**WHAT TO DO**
Reproduce every line of text in the data below verbatim, in its original order, and omit the pictures from your output.

**Data extracted from a collection**
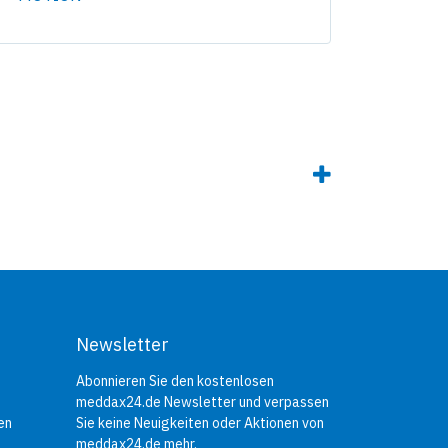
Newsletter
Abonnieren Sie den kostenlosen
meddax24.de Newsletter und verpassen
en
Sie keine Neuigkeiten oder Aktionen von
meddax24.de mehr.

**ANSWER FOR THE TASK**
Newsletter
Abonnieren Sie den kostenlosen
meddax24.de Newsletter und verpassen
en
Sie keine Neuigkeiten oder Aktionen von
meddax24.de mehr.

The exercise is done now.